Data Processing Workflow

from dataknobs_fsm import SimpleFSM, DataHandlingMode

# Define workflow with inline transformations
pipeline_config = {
    "name": "etl_pipeline",
    "states": [
        {"name": "extract", "is_start": True},
        {"name": "transform"},
        {"name": "load", "is_end": True}
    ],
    "arcs": [
        {
            "from": "extract",
            "to": "transform",
            "transform": {
                "type": "inline",
                "code": "lambda data, ctx: {'records': data['raw_data']}"
            }
        },
        {
            "from": "transform",
            "to": "load",
            "transform": {
                "type": "inline",
                "code": "lambda data, ctx: [r.upper() for r in data['records']]"
            }
        }
    ]
}

fsm = SimpleFSM(pipeline_config, data_mode=DataHandlingMode.COPY)
result = fsm.process({"raw_data": ["item1", "item2"]})

Simple Data Structures

from dataknobs_structures import Tree
from dataknobs_utils import json_utils
from dataknobs_xization import normalize

# Hierarchical data organization
tree = Tree("root")
child = tree.add_child("child1")
child.add_child("grandchild")

# JSON navigation
data = {"users": {"alice": {"age": 30}}}
age = json_utils.get_value(data, "users.alice.age")

# Text normalization
text = "Hello WORLD!"
normalized = normalize.basic_normalization_fn(text)  # "hello world!"

Use Cases

For Data Engineers: Build robust ETL pipelines with FSM, unified data access with the Data package, and flexible configuration management.
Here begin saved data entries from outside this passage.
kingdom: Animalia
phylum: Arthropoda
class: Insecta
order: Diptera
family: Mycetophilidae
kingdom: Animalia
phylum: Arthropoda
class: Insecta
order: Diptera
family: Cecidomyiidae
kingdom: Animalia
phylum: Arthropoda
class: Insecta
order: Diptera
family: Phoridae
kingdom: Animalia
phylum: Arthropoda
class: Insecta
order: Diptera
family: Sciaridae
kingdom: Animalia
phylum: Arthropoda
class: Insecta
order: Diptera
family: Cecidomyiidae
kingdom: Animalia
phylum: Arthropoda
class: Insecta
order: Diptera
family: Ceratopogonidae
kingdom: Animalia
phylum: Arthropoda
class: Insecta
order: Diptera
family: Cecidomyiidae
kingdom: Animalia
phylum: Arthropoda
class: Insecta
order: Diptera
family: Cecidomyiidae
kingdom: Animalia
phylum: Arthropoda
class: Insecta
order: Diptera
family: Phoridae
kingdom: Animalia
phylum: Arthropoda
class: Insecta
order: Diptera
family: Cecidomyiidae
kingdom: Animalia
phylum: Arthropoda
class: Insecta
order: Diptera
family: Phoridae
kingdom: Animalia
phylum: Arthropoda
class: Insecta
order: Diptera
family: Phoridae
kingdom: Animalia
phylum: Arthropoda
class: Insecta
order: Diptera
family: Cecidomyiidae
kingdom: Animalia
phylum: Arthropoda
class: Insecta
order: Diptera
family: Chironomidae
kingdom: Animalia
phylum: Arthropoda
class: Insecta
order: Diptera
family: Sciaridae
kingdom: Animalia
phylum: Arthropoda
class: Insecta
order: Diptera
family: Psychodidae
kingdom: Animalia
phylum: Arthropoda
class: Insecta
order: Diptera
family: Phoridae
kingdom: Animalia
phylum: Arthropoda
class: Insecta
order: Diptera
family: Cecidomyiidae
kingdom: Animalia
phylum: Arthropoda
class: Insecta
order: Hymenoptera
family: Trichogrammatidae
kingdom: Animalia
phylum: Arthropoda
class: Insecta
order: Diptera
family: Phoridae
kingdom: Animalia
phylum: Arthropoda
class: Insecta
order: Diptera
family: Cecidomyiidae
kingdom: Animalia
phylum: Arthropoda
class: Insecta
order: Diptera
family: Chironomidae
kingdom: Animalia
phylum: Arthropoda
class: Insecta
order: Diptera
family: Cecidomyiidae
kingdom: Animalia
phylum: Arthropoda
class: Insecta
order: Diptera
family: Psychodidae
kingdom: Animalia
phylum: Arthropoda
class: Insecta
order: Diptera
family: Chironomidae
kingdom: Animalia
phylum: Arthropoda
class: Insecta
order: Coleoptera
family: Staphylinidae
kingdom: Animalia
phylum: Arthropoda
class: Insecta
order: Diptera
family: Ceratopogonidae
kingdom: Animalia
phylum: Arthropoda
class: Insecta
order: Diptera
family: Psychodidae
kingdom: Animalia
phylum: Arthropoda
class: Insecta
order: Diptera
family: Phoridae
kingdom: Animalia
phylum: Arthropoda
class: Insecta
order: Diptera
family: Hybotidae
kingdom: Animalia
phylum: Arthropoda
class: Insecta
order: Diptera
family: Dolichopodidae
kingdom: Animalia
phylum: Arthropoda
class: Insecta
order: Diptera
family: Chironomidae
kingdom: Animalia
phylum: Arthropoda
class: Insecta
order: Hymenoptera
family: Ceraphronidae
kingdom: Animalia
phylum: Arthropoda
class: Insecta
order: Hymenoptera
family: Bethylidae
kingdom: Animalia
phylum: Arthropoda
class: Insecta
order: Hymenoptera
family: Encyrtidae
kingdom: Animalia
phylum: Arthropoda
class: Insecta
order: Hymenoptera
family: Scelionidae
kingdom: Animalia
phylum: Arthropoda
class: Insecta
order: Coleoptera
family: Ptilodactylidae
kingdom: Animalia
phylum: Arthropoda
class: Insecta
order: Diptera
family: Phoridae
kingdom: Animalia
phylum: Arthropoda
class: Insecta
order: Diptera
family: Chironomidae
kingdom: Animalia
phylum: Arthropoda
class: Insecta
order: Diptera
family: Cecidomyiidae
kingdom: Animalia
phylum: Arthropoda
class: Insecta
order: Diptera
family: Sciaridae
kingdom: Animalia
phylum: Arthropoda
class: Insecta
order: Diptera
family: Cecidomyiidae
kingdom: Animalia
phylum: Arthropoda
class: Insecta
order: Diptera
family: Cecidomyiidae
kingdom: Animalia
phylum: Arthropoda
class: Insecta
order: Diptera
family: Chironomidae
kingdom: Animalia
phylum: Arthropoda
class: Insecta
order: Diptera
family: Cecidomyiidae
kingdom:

For AI/ML Developers: Integrate LLMs with prompt management, create intelligent chatbots with memory and RAG, and orchestrate complex AI workflows.

For Application Developers: Use simple data structures, text processing utilities, and standardized interfaces to build applications faster.

For Researchers: Access democratized tools for working with knowledge bases, experiment with different storage backends, and build reproducible workflows.

Migration from Legacy

If you're using the old dataknobs package, see our Migration Guide for upgrading to the new modular structure.

Contributing

We welcome contributions! Dataknobs is open-source to democratize access to productive data tools. See our Contributing Guide for details.

License

Dataknobs is released under the MIT License. See License for details.